Manuel Pérez Lourido
Mascar chicle no es de tontos (o sí)
Estaba hace unos días viendo un episodio de una serie cuya trama se desenvuelve en un centro psiquiátrico norteamericano en los años 40 (gestionado por personajes mucho más psicóticos que los allí encerrados), cuando noté que uno de los rasgos escogidos para caracterizar como estúpida a una de las enfermeras consistía en hacerla mascar chicle continuamente. Así fue como decidí hacer algo al respecto, aunque no tenía claro si debía dar la razón a los guionistas o normalizar la conducta de los masticadores de chicle.

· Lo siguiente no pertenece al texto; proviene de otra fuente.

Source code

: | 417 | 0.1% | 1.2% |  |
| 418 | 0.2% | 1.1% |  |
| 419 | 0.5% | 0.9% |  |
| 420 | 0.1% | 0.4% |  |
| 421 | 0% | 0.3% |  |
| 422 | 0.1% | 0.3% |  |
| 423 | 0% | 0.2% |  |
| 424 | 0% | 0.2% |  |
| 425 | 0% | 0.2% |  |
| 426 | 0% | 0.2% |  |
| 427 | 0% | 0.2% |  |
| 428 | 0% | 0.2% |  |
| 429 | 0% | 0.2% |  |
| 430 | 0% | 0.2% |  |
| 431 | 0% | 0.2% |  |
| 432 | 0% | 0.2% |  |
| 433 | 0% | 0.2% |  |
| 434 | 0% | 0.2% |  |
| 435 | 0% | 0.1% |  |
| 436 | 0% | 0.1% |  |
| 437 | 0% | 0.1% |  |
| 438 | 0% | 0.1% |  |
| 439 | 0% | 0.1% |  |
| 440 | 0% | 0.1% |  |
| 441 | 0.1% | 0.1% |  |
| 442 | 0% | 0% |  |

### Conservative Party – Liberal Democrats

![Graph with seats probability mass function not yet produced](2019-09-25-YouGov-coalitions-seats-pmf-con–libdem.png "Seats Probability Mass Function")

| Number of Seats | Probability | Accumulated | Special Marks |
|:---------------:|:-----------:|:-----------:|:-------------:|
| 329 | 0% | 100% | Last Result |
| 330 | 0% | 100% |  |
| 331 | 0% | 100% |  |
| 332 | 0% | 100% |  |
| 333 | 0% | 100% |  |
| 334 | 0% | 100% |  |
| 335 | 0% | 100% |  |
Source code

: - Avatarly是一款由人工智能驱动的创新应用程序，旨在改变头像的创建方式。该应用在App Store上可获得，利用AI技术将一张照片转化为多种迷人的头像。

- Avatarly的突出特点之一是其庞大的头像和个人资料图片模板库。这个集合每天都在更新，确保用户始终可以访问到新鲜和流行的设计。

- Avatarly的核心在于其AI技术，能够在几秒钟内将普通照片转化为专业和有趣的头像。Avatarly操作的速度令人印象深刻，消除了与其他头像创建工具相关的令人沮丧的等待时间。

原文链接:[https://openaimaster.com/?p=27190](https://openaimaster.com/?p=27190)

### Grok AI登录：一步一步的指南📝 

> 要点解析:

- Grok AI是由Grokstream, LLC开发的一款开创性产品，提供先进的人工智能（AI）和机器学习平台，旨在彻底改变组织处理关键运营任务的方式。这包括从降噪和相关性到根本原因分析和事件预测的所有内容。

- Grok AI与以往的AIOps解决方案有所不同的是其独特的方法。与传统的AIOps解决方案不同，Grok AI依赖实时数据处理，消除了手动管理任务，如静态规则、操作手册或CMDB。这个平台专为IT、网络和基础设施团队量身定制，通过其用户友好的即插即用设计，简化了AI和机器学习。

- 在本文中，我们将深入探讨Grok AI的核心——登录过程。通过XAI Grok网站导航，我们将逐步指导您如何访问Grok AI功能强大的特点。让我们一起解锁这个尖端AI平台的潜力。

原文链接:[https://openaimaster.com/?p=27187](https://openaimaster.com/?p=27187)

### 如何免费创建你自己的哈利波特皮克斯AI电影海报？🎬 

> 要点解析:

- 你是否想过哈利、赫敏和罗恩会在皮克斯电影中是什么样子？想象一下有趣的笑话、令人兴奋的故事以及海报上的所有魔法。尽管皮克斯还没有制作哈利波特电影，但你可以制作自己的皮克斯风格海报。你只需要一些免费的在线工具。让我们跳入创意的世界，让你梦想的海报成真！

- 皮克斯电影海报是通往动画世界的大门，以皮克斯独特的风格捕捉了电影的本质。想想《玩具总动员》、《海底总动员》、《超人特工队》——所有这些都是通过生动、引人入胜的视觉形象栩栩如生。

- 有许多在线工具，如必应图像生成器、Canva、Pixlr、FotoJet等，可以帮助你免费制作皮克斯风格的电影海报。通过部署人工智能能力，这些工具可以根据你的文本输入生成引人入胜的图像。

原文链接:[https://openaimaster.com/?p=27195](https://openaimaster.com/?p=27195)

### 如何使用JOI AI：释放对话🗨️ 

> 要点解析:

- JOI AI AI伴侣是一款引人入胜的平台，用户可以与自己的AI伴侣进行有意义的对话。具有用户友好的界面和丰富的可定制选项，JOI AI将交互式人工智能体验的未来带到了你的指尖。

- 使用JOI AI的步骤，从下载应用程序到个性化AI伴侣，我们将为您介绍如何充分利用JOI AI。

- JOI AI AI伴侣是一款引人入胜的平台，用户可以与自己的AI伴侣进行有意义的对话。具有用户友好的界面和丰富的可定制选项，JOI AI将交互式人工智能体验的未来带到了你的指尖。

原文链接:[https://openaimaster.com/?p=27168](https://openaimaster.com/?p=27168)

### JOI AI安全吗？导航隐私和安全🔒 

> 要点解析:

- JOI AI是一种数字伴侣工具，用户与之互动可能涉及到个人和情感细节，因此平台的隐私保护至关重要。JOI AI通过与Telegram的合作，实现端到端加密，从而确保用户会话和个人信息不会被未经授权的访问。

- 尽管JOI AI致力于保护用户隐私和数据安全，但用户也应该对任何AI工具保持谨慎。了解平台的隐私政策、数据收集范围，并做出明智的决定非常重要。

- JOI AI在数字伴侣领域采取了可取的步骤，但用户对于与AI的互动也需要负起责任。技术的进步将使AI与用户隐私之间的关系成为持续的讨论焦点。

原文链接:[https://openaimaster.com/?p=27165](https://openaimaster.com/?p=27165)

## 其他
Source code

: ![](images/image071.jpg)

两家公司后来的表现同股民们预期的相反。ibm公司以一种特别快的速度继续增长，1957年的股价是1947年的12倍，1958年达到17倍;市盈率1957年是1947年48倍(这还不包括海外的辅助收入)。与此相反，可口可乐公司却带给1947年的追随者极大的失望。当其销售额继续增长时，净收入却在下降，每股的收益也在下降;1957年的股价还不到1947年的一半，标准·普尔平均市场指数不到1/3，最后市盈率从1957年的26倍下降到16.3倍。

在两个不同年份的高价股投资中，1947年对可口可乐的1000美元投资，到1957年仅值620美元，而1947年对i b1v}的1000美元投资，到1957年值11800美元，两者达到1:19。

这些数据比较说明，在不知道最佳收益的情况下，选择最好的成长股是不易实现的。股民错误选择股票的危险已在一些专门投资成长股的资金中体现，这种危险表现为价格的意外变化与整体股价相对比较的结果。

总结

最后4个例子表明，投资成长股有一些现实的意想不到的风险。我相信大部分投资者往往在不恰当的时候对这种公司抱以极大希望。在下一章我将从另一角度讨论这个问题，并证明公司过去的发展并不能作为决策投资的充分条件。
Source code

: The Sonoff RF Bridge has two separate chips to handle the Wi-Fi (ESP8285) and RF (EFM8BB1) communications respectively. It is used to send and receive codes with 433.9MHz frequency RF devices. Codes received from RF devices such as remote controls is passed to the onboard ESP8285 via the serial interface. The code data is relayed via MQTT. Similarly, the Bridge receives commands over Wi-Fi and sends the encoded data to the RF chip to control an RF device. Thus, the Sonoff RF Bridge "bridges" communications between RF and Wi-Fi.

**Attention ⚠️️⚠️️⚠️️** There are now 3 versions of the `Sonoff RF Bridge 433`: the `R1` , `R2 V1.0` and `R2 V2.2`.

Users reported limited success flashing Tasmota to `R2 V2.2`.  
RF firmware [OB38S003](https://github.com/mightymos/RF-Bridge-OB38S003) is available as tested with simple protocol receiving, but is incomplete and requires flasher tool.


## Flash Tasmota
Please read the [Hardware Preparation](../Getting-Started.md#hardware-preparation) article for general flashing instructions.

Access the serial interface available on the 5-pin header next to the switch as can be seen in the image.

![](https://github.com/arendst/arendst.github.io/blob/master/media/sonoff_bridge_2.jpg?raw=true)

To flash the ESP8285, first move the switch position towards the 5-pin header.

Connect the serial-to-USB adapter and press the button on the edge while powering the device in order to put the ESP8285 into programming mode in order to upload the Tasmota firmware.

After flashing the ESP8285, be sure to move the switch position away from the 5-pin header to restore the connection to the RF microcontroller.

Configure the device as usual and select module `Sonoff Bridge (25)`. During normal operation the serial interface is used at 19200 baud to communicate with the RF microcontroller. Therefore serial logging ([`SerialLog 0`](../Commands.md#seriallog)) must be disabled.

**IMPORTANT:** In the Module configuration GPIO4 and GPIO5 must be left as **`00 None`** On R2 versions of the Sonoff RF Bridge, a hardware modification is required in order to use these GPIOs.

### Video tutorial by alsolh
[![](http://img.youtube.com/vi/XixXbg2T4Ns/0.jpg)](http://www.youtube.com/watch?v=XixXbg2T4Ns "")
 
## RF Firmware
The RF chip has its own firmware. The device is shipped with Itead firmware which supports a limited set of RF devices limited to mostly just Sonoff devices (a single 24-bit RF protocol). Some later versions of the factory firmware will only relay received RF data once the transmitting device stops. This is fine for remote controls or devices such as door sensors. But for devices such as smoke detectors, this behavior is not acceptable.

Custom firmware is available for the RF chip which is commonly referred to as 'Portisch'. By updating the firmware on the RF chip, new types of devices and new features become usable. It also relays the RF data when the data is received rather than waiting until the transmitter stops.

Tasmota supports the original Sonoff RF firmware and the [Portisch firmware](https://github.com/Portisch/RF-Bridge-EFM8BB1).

Hay quien piensa que mascar chicle es propio de gente superficial, pero son más los que opinan que dejarlo pegado debajo de las silla o en lugares inapropiados es de gilipollas.
Suele admitirse que los bobos mascan chicle como resultado de su condición, pero no es verdad. Hay gente que masca chicle de forma discreta y otra que lo hacen de forma boba, porque son bobos.
De forma que no se trataría del consumo de chicle sino de la forma de hacerlo. Para consumir chicle en público se debería exigir un certificado demostrativo de que el usuario es una persona de probada discreción. No hay cosa más desagradable que un energúmeno o una energúmena masticando chicle con fruicción y la boca abierta. Sobre todo con la boca abierta.
El chicle no es un alimento (como la cerveza, que sí lo es) y su consumo puede producir irritación intestinal, ardor, gases o acidez. Ojalá lo produjese más y así nos ahorraríamos una pasta en la limpieza de calles. He buscado datos sobre el coste de limpiar el suelo de chicles. Una noticia decía que costaba el doble del valor de cada chicle y otra decía que costaba siete veces más. Igual esta última se refería a chicles para elefantes, quién sabe si los hay. En todo caso, el gasto es considerable y podría evitarse si los amantes del chicle fuesen también amantes de la limpieza, en lugar de desaprensivos incapaces de envolverlos en un trozo de papel y arrojarlos a una papelera. Por tirarlos al suelo, algún ayuntamiento ha pagado 50.000 euros para arrancar 200.000 chicles. En Logroño han calculado que sale a 35 céntimos cada chicle que termina pegado al pavimento.
Además de caries, masticar chicle puede llegar a producir desequilibrio en el músculo de la mandíbula. Todos los días nos cruzamos con gente con la mandíbula desequilibrada, lo que pasa es que no nos damos cuenta porque llevan una mascarilla puesta. También provoca gases, y los gases ya no hace falta que les diga qué provocan. Efecto invernadero.
Luego está la gente que tiene que comer fuera y, para no llevarse el cepillo y la pasta de dientes, mete un paquete de chicles sin azúcar en el bolso o en el bolso pequeño (el bolsillo). Se piensan, los muy ilusos que mascar chicles tras la comida les limpiará dientes y encías a la vez que proporcionará un aliento fresco. Esto último puede que sí, pero que no disimulen: lo que quieren es mascar chicle con la excusa de la higiene. No les acepten nunca un chicle, si se lo ofrecen en esa situación, no caigan en la trampa chiclera.
Dicen que la ingestión de chicle ayuda a reducir la ingesta de calorías. Esto lo ha publicado la universidad de Rhode Island, pero véte tú a fiarte de una universidad ubicada en una isla.
En los últimos tramos de este artículo he sido consciente de que estoy más en contra de los chicles que a favor. En realidad, creo que siempre ha sido así, salvo en aquella época en que aún se oía aquella maravillosa denominación "goma de mascar". Y, para no perdérselo: "chicle" es un vocablo procedente de una lengua indígena centroamericana, el náhuatl. La palabra original era tzictli y derivaba a su vez de una voz maya para llamar a la resina del chicozapote. Decir que el chicle procede del chicozapote es darle una alcurnia que vamos a rebajar enseguida explicando que se le conoce más vulgarmente como níspero. Pero lo cierto es que el ADN del chicle es de gran belleza. Tal vez no esté tan mal esto del chicle, después de todo.